**Records from a data collection**:

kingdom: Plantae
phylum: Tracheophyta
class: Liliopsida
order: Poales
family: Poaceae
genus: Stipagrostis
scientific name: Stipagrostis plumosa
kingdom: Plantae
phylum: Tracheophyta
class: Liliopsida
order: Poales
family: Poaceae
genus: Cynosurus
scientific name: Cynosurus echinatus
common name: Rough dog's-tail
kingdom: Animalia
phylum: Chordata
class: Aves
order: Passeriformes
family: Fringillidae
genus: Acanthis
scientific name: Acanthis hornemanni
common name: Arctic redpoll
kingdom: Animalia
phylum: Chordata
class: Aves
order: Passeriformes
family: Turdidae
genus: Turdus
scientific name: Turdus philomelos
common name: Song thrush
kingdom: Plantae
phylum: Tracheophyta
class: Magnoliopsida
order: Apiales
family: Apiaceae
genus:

**Work to be completed**:
Gather each line in the data above that contains the word "name" and copy those lines unchanged.

**Exercise answer**:
scientific name: Stipagrostis plumosa
scientific name: Cynosurus echinatus
common name: Rough dog's-tail
scientific name: Acanthis hornemanni
common name: Arctic redpoll
scientific name: Turdus philomelos
common name: Song thrush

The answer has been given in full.